Monday, 21 February 2011

Life after Graduation


This is my last semester in Stony and the thought of finishing school has never been greater than now. While I can’t wait to get out and enjoy the vast amount of freedom that is in stored afterwards, in the back of my mind I’m a bit worried about what my life would be. I have to eventually get out of this vacation bubble and float back down to reality… The prospect of entering into the real world is a bit daunting. I’m used to doing the things I like but in many cases to go out and have fun as well as other kinds of household expenses, you need money – the moolah!

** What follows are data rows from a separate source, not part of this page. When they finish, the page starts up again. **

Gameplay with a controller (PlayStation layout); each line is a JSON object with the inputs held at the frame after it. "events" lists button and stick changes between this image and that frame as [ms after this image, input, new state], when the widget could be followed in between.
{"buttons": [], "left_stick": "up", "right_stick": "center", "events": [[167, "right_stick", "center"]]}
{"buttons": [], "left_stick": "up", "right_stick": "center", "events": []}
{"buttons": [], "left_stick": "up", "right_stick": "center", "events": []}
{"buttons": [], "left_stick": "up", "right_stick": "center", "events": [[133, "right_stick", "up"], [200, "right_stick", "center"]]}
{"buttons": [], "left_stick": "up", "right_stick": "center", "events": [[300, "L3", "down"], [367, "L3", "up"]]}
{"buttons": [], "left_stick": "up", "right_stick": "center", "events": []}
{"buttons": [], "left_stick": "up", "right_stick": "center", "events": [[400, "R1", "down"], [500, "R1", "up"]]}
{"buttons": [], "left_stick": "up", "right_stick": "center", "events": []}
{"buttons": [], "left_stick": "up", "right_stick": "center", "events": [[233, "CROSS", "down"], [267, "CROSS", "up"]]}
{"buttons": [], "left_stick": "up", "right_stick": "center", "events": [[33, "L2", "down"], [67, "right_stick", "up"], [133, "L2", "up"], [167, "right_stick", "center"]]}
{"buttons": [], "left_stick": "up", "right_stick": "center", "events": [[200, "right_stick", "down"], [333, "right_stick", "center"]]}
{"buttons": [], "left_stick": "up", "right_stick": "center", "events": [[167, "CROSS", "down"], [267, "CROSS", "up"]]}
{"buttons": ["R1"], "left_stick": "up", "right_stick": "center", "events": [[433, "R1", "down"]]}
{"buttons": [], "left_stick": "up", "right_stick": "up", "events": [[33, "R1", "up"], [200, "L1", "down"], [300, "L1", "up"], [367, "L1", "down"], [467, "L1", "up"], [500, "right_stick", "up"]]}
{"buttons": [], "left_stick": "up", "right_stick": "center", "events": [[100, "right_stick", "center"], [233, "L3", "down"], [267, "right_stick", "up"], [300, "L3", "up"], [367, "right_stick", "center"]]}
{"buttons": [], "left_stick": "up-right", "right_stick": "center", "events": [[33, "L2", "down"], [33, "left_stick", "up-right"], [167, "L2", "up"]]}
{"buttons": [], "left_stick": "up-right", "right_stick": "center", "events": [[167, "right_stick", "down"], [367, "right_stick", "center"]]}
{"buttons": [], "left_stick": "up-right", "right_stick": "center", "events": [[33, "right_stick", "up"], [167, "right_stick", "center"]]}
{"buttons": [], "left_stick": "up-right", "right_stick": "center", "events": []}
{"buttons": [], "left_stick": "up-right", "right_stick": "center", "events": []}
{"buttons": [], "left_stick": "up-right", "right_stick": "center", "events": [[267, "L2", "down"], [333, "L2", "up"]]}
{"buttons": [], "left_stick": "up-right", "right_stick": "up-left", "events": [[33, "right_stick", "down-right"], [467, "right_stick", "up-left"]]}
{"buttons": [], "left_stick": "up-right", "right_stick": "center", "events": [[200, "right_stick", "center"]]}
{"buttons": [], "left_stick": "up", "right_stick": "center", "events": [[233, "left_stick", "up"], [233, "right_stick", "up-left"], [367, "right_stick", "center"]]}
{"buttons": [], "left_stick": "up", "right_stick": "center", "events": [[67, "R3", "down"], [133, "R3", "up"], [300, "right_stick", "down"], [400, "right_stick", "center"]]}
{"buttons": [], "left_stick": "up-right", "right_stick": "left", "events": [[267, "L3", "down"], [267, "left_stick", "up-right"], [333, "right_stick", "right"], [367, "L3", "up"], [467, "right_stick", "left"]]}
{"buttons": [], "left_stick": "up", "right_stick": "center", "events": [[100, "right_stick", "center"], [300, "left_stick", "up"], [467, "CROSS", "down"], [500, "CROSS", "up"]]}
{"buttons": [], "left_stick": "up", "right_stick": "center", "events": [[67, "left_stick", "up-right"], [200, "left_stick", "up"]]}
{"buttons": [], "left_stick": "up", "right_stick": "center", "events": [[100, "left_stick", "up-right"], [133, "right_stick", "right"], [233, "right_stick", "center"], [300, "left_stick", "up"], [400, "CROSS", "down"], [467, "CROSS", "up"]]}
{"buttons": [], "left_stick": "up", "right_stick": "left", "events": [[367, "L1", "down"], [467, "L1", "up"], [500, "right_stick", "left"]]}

There’s a part of me that says I need to do it but the other side just wants to hide under the covers and never wanting to wake up. In truth, I’m a bit nervous; no I take that back, very nervous about looking for work. I have tried to apply for jobs for the past few years and it wasn’t successful at all. I go through the whole process of filling out the general information and filling out that dreadful “15 minute survey”, which in reality takes 30 minutes at the end of the online application. Afterwards I either get an email response that says sorry but we feel you aren’t qualified for this position or no reply at all. I feel like luck has turned against me and it doesn’t help when I will be competing against an older generation along with the students graduating this year.

#1 Goal - definitely don’t want to become a bum in my own house – that just gives me the shivers. I need to suck it up and kick down the front door and show the world who I am and what I am capable of. Have to be give myself a more positive outlook and look past all the rejections that I had received before. I will get a job even if I have to physically fight for it.